HONG KONG — ; A Chinese journalist who wrote articles on disputes between rural residents and corrupt local officials across China is being harassed by police from the southeastern province of Fujian. Police have also put pressure on another prominent peasant activist to frame him, Radio Free Asia (RFA) reports.
Zhao Yan, a journalist with the Beijing-based magazine China Reform , has come under mounting pressure following his coverage of peasant allegations of official abuse in the northern city of Tangshan and in Fujian. His father died after a raid on his family home by police, and he lost his job at the magazine following official pressure on his bosses.
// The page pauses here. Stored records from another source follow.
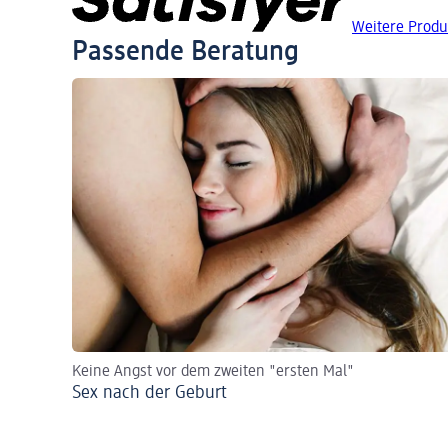
Weitere Produ
Passende Beratung
Keine Angst vor dem zweiten "ersten Mal"
Sex nach der Geburt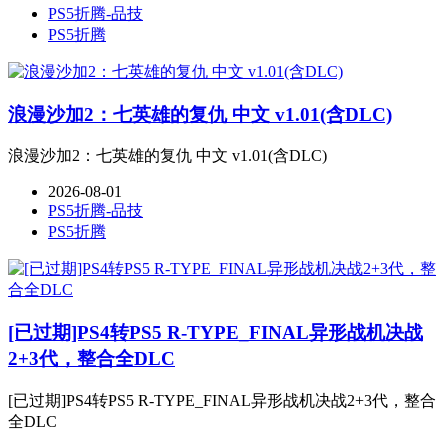
PS5折腾-品技
PS5折腾
浪漫沙加2：七英雄的复仇 中文 v1.01(含DLC)
浪漫沙加2：七英雄的复仇 中文 v1.01(含DLC)
2026-08-01
PS5折腾-品技
PS5折腾
[已过期]PS4转PS5 R-TYPE_FINAL异形战机决战
2+3代，整合全DLC
[已过期]PS4转PS5 R-TYPE_FINAL异形战机决战2+3代，整合
全DLC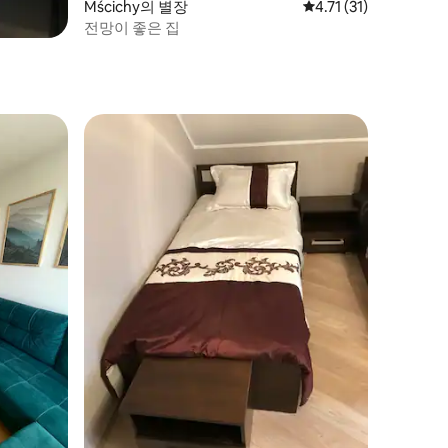
Mścichy의 별장
평점 4.71점(5점 만점)
4.71 (31)
전망이 좋은 집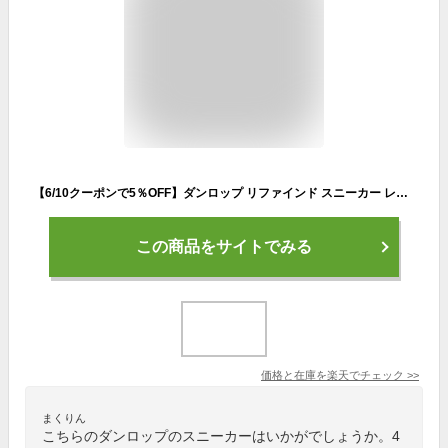
【6/10クーポンで5％OFF】ダンロップ リファインド スニーカー レディース 黒 白 紫 幅広 4E 軽量 防滑 滑らない 歩きやすい 履きやすい 疲れない M2501 ランニング ジョギング ウォーキング シューズ 靴【2303】送料無料
この商品をサイトでみる
価格と在庫を
楽天
でチェック
>>
まくりん
こちらのダンロップのスニーカーはいかがでしょうか。4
"At the beginning of April when I had left Fuzhou, they followed me to Beijing to arrest me. My boss told them I'd already resigned and that I wasn't in Beijing, because I often went to Fujian for research," Zhao told RFA in an interview Tuesday.
"They found out the address of my parental home...My father's health isn't that good. One day in April a few uniformed police and plainclothes police went to his home. My father didn't know the sort of work I did, and so he was very frightened when he heard the police were looking for me," Zhao said.
The New York-based Human Rights in China (HRIC) group said police from the Fujian provincial and municipal Public Security Bureaus stormed into the home of Zhao Yan's father in the northeastern city of Harbin. In a statement July 13, HRIC said, "Zhao has already lost his job and his father as a result of official harassment, and now lives in fear of imminent arrest."
Zhao's father, who was recovering from a serious illness, fell out of his bed in fright, causing deterioration to his condition, and he died a few days later. Zhao, however, told RFA he couldn't be entirely sure that the police were from Fuzhou.
Zhao, who reported earlier this year on the efforts of some 20,000 farmers displaced in the 1990s to make way for the Taolinkou reservoir near the city of Qinhuangdao in Hebei Province to get their grievances heard, said he believed his father's death was a direct result of the police raid.
"I really feel that that is going one step too far," a grief-stricken Zhao told RFA.
An officer on duty at the Fujian provincial Public Security Bureau didn't deny Zhao's report. "I don't know about this," he told RFA repeatedly.
Last week, Tangshan police detained peasant activist Zhang Youren ahead of a visit to the area by Premier Wen Jiabao.
Zhang has led protests over the Taolinkou reservoir, some 100 kms (60 miles) east of Beijing, and collected around 12,000 signatures in a petition to China's parliament, the National People's Congress (NPC) in March. He was held under house arrest since being brought back from Beijing by local police.
The activists say Tangshan municipal party secretary Zhang He misappropriated up to 60 million yuan (7.2 million dollars) in funds set aside to compensate displaced residents
Earlier in the year, nine members of the Party Secretariat of Qingkou Village, Minhou County, Fuzhou City, collected 270,000 yuan , which they used for a mission to Beijing to find a way to have Zhao Yan fired, the group said.
Zhao's articles were often considered too inflammatory for publication, and were reserved for internal circulation among government officials only.
Zhao's name no longer appeared in the magazine's March issue, and he formally resigned in April. HRIC said it had evidence that the Fujian police were intent on framing Zhao and another prominent advocate of the disadvantaged.
On July 8, around 11:00 a.m., a well-known peasant advocate, Wu Zhongkai, telephoned Beijing-based sociologist Zhang Yaojie from a village near Fuzhou and said that Fuzhou Public Security Police had ordered him to expose the activities of Zhao Yan and legal scholar Li Boguang [the director of Beijing's Qimin Research Institute], HRIC said.
"Police described the two men as criminals and demanded that Wu Zhongkai have no more to do with them. Wu Zhongkai said he finally refused further cooperation with the police, and with the assistance of fellow-villagers fled to a hillside cemetery, where he remains a fugitive," it said.